:: ASSIGNMENT ::
Every record below is to be repeated exactly, with the pictures left out.

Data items
+++

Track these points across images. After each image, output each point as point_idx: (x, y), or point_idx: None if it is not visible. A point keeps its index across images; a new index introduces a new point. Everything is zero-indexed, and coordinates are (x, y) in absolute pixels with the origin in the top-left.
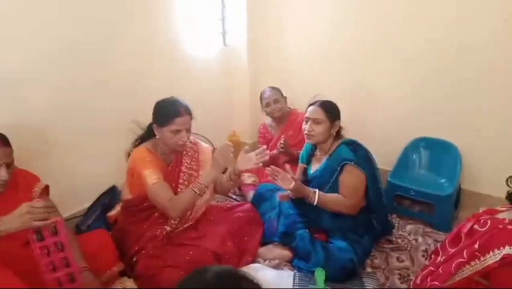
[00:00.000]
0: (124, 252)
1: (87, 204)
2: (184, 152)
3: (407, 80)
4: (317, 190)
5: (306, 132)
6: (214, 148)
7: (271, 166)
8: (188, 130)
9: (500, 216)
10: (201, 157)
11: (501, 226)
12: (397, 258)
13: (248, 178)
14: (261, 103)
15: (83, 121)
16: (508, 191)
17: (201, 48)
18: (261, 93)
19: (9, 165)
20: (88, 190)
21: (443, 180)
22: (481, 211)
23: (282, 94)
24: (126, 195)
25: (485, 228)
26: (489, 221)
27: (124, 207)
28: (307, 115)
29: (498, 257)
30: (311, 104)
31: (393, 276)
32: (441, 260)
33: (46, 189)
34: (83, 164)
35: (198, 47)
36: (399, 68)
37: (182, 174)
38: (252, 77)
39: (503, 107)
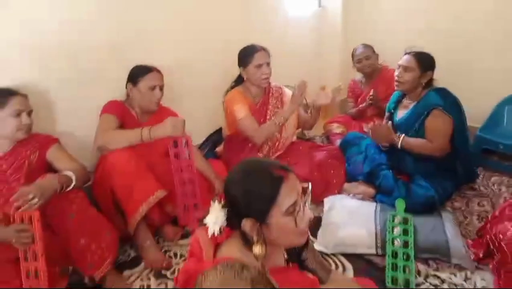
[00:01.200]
0: None
1: (198, 141)
2: (270, 94)
3: (505, 33)
4: (403, 134)
5: (396, 78)
6: (308, 104)
7: (369, 124)
8: (268, 65)
9: None
10: (284, 98)
11: None
12: (478, 203)
13: (336, 128)
14: (353, 59)
15: (196, 78)
16: None
17: (297, 8)
18: (353, 50)
19: (162, 88)
20: (200, 130)
21: None
22: None
23: (373, 51)
24: (226, 132)
25: None
26: None
27: (226, 142)
28: (399, 62)
29: None
30: (406, 53)
31: (471, 216)
32: None
33: None
34: (198, 110)
35: (294, 7)
36: (499, 18)
37: (268, 112)
38: (344, 36)
39: None
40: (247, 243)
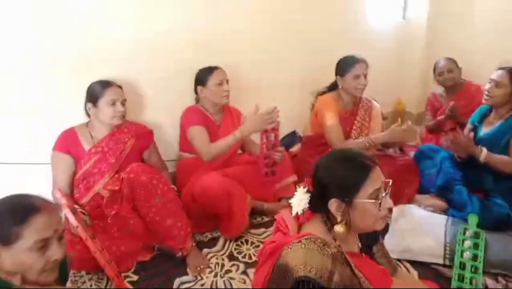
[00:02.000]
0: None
1: None
2: (360, 106)
3: None
4: (484, 148)
5: (485, 92)
6: (383, 114)
7: (448, 137)
8: (366, 76)
9: None
10: (373, 112)
11: None
12: None
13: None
14: (434, 72)
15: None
16: None
17: (380, 20)
18: (435, 63)
19: (228, 81)
20: None
21: None
22: None
23: (457, 65)
24: (308, 132)
25: None
26: None
27: (305, 142)
28: (492, 76)
29: None
30: (500, 68)
31: None
32: None
33: None
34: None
35: (377, 19)
36: None
37: (356, 122)
38: (427, 50)
39: None
40: (328, 225)
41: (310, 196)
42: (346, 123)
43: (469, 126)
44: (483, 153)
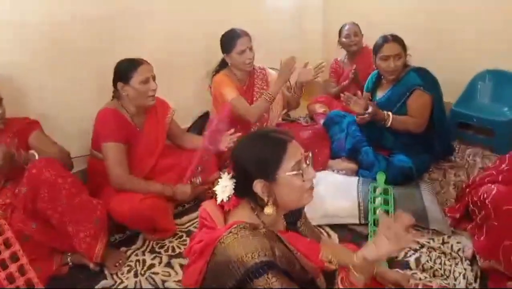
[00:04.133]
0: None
1: (186, 125)
2: (255, 76)
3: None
4: (390, 112)
5: (391, 69)
6: (290, 86)
7: (345, 92)
8: (251, 49)
9: None
10: (269, 78)
11: None
12: (454, 174)
13: (319, 108)
14: (340, 35)
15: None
16: None
17: None
18: (341, 26)
19: (154, 78)
20: (187, 114)
21: (505, 109)
22: None
23: (360, 30)
24: (215, 115)
25: None
26: None
27: None
28: (387, 53)
29: None
30: (384, 42)
31: (448, 186)
32: (505, 168)
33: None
34: (184, 95)
35: None
36: None
37: (255, 93)
38: (326, 17)
39: None
40: (257, 209)
41: (235, 182)
42: (245, 96)
43: (366, 94)
44: (390, 117)
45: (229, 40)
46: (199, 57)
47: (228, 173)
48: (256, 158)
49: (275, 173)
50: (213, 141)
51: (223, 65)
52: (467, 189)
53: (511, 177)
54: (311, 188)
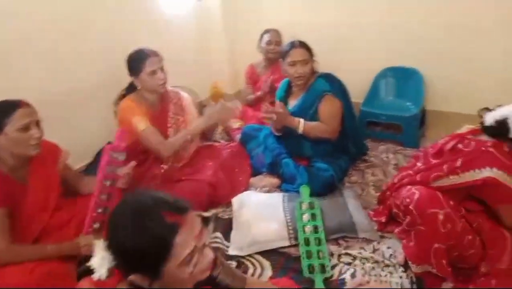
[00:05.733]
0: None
1: (86, 162)
2: (169, 100)
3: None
4: (301, 119)
5: (298, 75)
6: (202, 102)
7: (265, 104)
8: (163, 70)
9: (483, 137)
10: (184, 103)
11: (483, 148)
12: (371, 173)
13: (234, 123)
14: (261, 41)
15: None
16: (481, 123)
17: (175, 5)
18: (263, 33)
19: (38, 123)
20: (86, 148)
21: (409, 104)
22: (465, 130)
23: (281, 40)
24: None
25: (468, 148)
26: (473, 142)
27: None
28: (294, 58)
29: (477, 176)
30: (291, 47)
31: (368, 187)
32: (421, 167)
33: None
34: (86, 125)
35: (172, 5)
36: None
37: (170, 119)
38: (229, 27)
39: (463, 31)
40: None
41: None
42: (159, 123)
43: (278, 103)
44: (301, 124)
45: (137, 61)
46: (102, 84)
47: (105, 240)
48: (135, 250)
49: (157, 272)
50: (109, 176)
51: (130, 89)
52: (388, 192)
53: (428, 176)
54: (206, 269)
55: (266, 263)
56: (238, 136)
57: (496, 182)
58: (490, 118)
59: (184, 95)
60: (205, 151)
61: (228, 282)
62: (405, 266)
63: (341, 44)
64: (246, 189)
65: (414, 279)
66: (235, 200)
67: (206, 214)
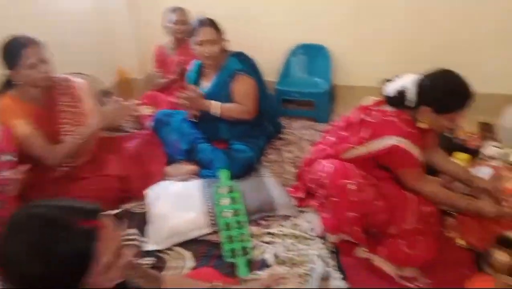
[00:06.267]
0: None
1: None
2: (56, 91)
3: None
4: (217, 102)
5: (206, 55)
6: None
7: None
8: (44, 61)
9: (386, 108)
10: (77, 91)
11: (386, 118)
12: (288, 151)
13: (145, 110)
14: (164, 19)
15: None
16: (383, 94)
17: None
18: (166, 9)
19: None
20: None
21: (319, 80)
22: (370, 102)
23: (188, 19)
24: None
25: (373, 119)
26: (377, 113)
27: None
28: (202, 38)
29: (381, 145)
30: (199, 26)
31: (286, 165)
32: (332, 140)
33: None
34: None
35: None
36: None
37: (63, 114)
38: (132, 8)
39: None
40: None
41: None
42: (48, 121)
43: (190, 86)
44: (217, 107)
45: (11, 53)
46: None
47: None
48: (43, 279)
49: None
50: None
51: (8, 84)
52: (305, 168)
53: (339, 149)
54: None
55: (187, 254)
56: (150, 124)
57: (399, 149)
58: (391, 89)
59: (76, 81)
60: (114, 143)
61: (140, 286)
62: (324, 238)
63: (252, 22)
64: (162, 179)
65: (334, 250)
66: (149, 192)
67: (116, 211)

+++

:: ANSWER FOR THIS EXERCISE ::
Track these points across images. After each image, output each point as point_idx: (x, y), or point_idx: None if it is not visible. A point keeps its index across images; a new index introduces a new point. Everything is zero-indexed, and coordinates are (x, y) in absolute pixels with the origin in the top-left.
[00:00.000]
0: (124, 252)
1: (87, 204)
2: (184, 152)
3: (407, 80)
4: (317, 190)
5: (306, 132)
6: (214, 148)
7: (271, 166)
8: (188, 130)
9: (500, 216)
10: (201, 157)
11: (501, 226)
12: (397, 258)
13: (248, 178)
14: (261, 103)
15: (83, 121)
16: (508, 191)
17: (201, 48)
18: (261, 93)
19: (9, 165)
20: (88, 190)
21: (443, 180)
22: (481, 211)
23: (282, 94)
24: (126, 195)
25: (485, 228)
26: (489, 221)
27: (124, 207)
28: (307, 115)
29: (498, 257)
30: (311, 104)
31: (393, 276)
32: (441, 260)
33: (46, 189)
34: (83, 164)
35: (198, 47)
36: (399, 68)
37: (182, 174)
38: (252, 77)
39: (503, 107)
[00:01.200]
0: None
1: (198, 141)
2: (270, 94)
3: (505, 33)
4: (403, 134)
5: (396, 78)
6: (308, 104)
7: (369, 124)
8: (268, 65)
9: None
10: (284, 98)
11: None
12: (478, 203)
13: (336, 128)
14: (353, 59)
15: (196, 78)
16: None
17: (297, 8)
18: (353, 50)
19: (162, 88)
20: (200, 130)
21: None
22: None
23: (373, 51)
24: (226, 132)
25: None
26: None
27: (226, 142)
28: (399, 62)
29: None
30: (406, 53)
31: (471, 216)
32: None
33: None
34: (198, 110)
35: (294, 7)
36: (499, 18)
37: (268, 112)
38: (344, 36)
39: None
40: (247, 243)
[00:02.000]
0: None
1: None
2: (360, 106)
3: None
4: (484, 148)
5: (485, 92)
6: (383, 114)
7: (448, 137)
8: (366, 76)
9: None
10: (373, 112)
11: None
12: None
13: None
14: (434, 72)
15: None
16: None
17: (380, 20)
18: (435, 63)
19: (228, 81)
20: None
21: None
22: None
23: (457, 65)
24: (308, 132)
25: None
26: None
27: (305, 142)
28: (492, 76)
29: None
30: (500, 68)
31: None
32: None
33: None
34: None
35: (377, 19)
36: None
37: (356, 122)
38: (427, 50)
39: None
40: (328, 225)
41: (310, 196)
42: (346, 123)
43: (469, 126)
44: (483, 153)
[00:04.133]
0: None
1: (186, 125)
2: (255, 76)
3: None
4: (390, 112)
5: (391, 69)
6: (290, 86)
7: (345, 92)
8: (251, 49)
9: None
10: (269, 78)
11: None
12: (454, 174)
13: (319, 108)
14: (340, 35)
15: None
16: None
17: None
18: (341, 26)
19: (154, 78)
20: (187, 114)
21: (505, 109)
22: None
23: (360, 30)
24: (215, 115)
25: None
26: None
27: None
28: (387, 53)
29: None
30: (384, 42)
31: (448, 186)
32: (505, 168)
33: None
34: (184, 95)
35: None
36: None
37: (255, 93)
38: (326, 17)
39: None
40: (257, 209)
41: (235, 182)
42: (245, 96)
43: (366, 94)
44: (390, 117)
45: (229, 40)
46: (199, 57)
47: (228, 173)
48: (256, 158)
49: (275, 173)
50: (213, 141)
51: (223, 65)
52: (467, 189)
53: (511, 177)
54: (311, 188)
[00:05.733]
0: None
1: (86, 162)
2: (169, 100)
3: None
4: (301, 119)
5: (298, 75)
6: (202, 102)
7: (265, 104)
8: (163, 70)
9: (483, 137)
10: (184, 103)
11: (483, 148)
12: (371, 173)
13: (234, 123)
14: (261, 41)
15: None
16: (481, 123)
17: (175, 5)
18: (263, 33)
19: (38, 123)
20: (86, 148)
21: (409, 104)
22: (465, 130)
23: (281, 40)
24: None
25: (468, 148)
26: (473, 142)
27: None
28: (294, 58)
29: (477, 176)
30: (291, 47)
31: (368, 187)
32: (421, 167)
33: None
34: (86, 125)
35: (172, 5)
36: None
37: (170, 119)
38: (229, 27)
39: (463, 31)
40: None
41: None
42: (159, 123)
43: (278, 103)
44: (301, 124)
45: (137, 61)
46: (102, 84)
47: (105, 240)
48: (135, 250)
49: (157, 272)
50: (109, 176)
51: (130, 89)
52: (388, 192)
53: (428, 176)
54: (206, 269)
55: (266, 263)
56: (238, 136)
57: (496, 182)
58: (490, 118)
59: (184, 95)
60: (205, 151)
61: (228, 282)
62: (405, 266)
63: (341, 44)
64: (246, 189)
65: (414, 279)
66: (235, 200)
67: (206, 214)
[00:06.267]
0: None
1: None
2: (56, 91)
3: None
4: (217, 102)
5: (206, 55)
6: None
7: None
8: (44, 61)
9: (386, 108)
10: (77, 91)
11: (386, 118)
12: (288, 151)
13: (145, 110)
14: (164, 19)
15: None
16: (383, 94)
17: None
18: (166, 9)
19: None
20: None
21: (319, 80)
22: (370, 102)
23: (188, 19)
24: None
25: (373, 119)
26: (377, 113)
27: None
28: (202, 38)
29: (381, 145)
30: (199, 26)
31: (286, 165)
32: (332, 140)
33: None
34: None
35: None
36: None
37: (63, 114)
38: (132, 8)
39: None
40: None
41: None
42: (48, 121)
43: (190, 86)
44: (217, 107)
45: (11, 53)
46: None
47: None
48: (43, 279)
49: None
50: None
51: (8, 84)
52: (305, 168)
53: (339, 149)
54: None
55: (187, 254)
56: (150, 124)
57: (399, 149)
58: (391, 89)
59: (76, 81)
60: (114, 143)
61: (140, 286)
62: (324, 238)
63: (252, 22)
64: (162, 179)
65: (334, 250)
66: (149, 192)
67: (116, 211)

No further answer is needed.